Según el estudio, ni el tamaño de la población ni la situación geográfica es determinante. El factor más decisivo es cómo se financian las instituciones de gobierno. Las sociedades que dependen de recursos externos –como el control de minas, rutas comerciales o botines de guerra– tienden a concentrar el poder en pocas manos. En estos contextos, los gobernantes tienen menos incentivos para compartir el poder con la población y, a menudo, los funcionarios tienden a proteger los intereses de los gobernantes. Por el contrario, cuando la financiación proviene mayoritariamente de impuestos y contribuciones internas, los ciudadanos ganan capacidad de negociación y participación. El estudio revela que la autocracia no depende sólo de quien gobierna, sino también de cómo se organizan las sociedades. Entre los rasgos que acompañan a la autocracia, hay burocracias basadas en la lealtad personal. Es decir, suelen designarse familiares, clientes o aliados en los lugares de poder. Sin embargo, las sociedades más igualitarias tienden a tener instituciones meritocráticas.
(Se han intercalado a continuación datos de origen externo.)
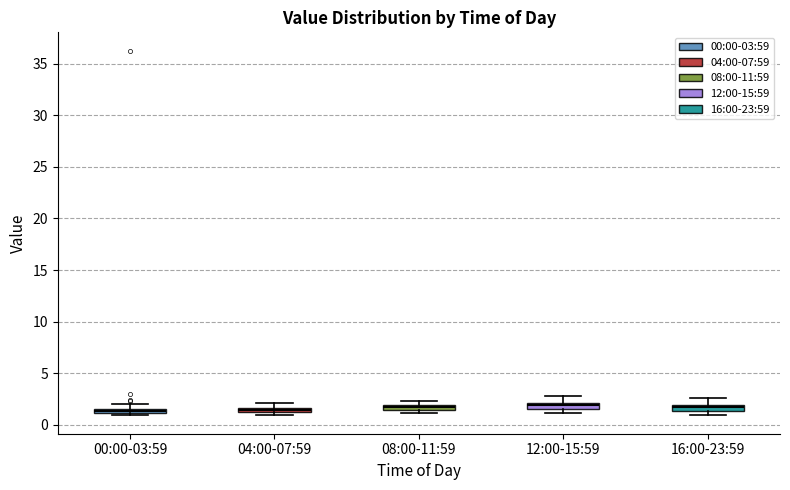

Where is the lower edge of the box for 08:00-11:59 on the y-axis? The values are not printed on the chart, so give them approximately, as read against the axis.

1.5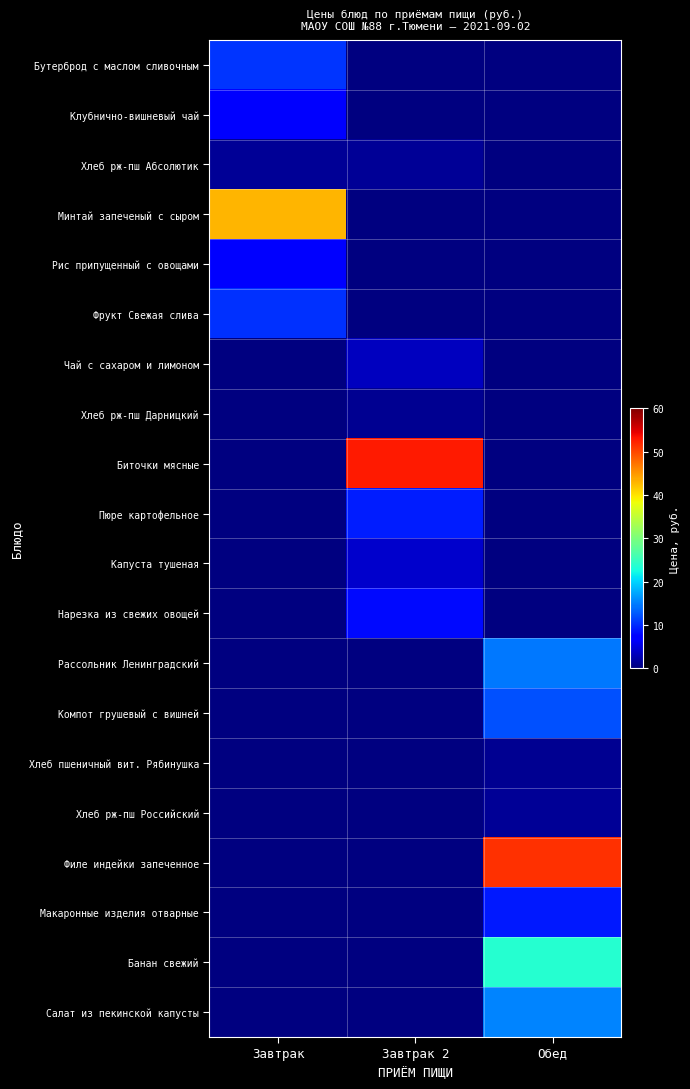

How many positive values does the Минтай запеченый с сыром series have?

1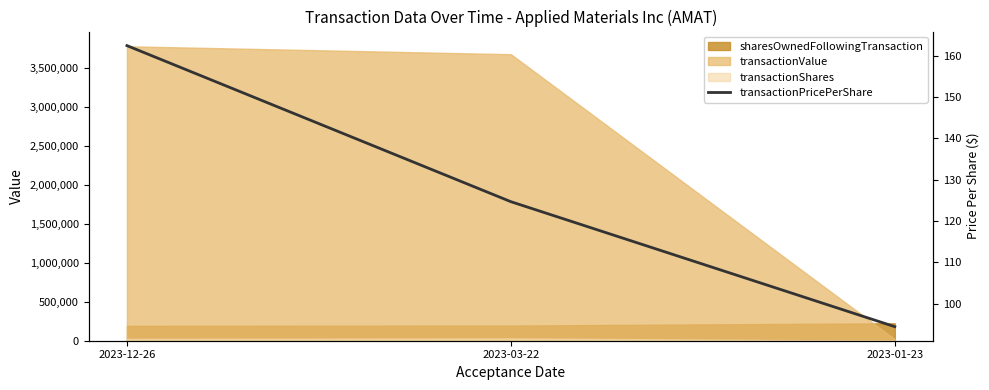

What is the average value?

127.2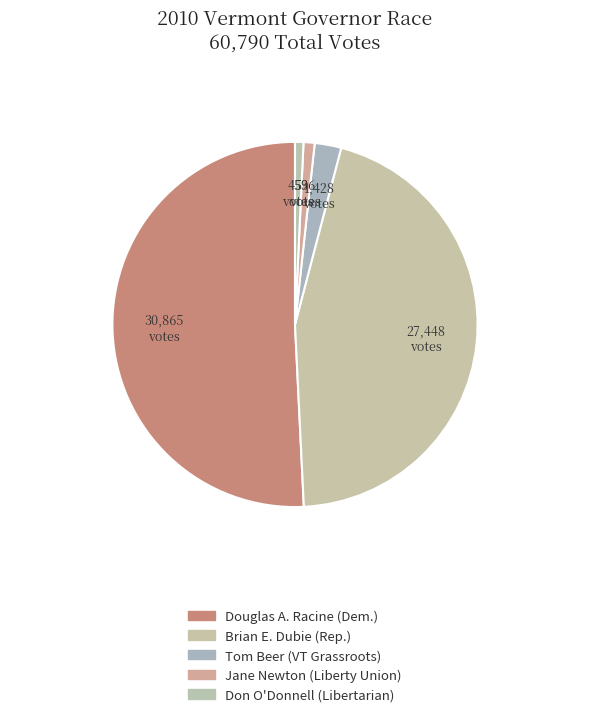

How many slices are in this pie chart?

5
Cuentan las competencias, no los vínculos personales.

El estudio también muestra que las sociedades con sistemas políticos más inclusivos generalmente tienen niveles más bajos de desigualdad económica. "Estos resultados desafían la idea de que la autocracia y la gran desigualdad sean resultados naturales o inevitables de la complejidad o el crecimiento –dice Feinman–. La historia muestra que la gente de todo el mundo ha creado sistemas políticos inclusivos, incluso en condiciones difíciles". En un momento en que muchas democracias contemporáneas afrontan dificultades, el estudio defiende que mirar al pasado puede aportar lecciones bastante útiles. "Cuando haces arqueología, buscas patrones que contengan posibles lecciones para el mundo de hoy", asegura Feinman.

El estudio explora caminos alternativos de gobernanza y confirma la importancia de la financiación, las instituciones, la igualdad económica, y los rituales, en la configuración del poder político. "Ampliando la perspectiva histórica y global, se pueden cuestionar ideas arraigadas nacidas en el contexto del colonialismo europeo, que presentaban la democracia como una invención exclusiva de Occidente. Nuestros resultados muestran que formas de gobernanza colectiva han existido en múltiples regiones y épocas", aseguran los autores.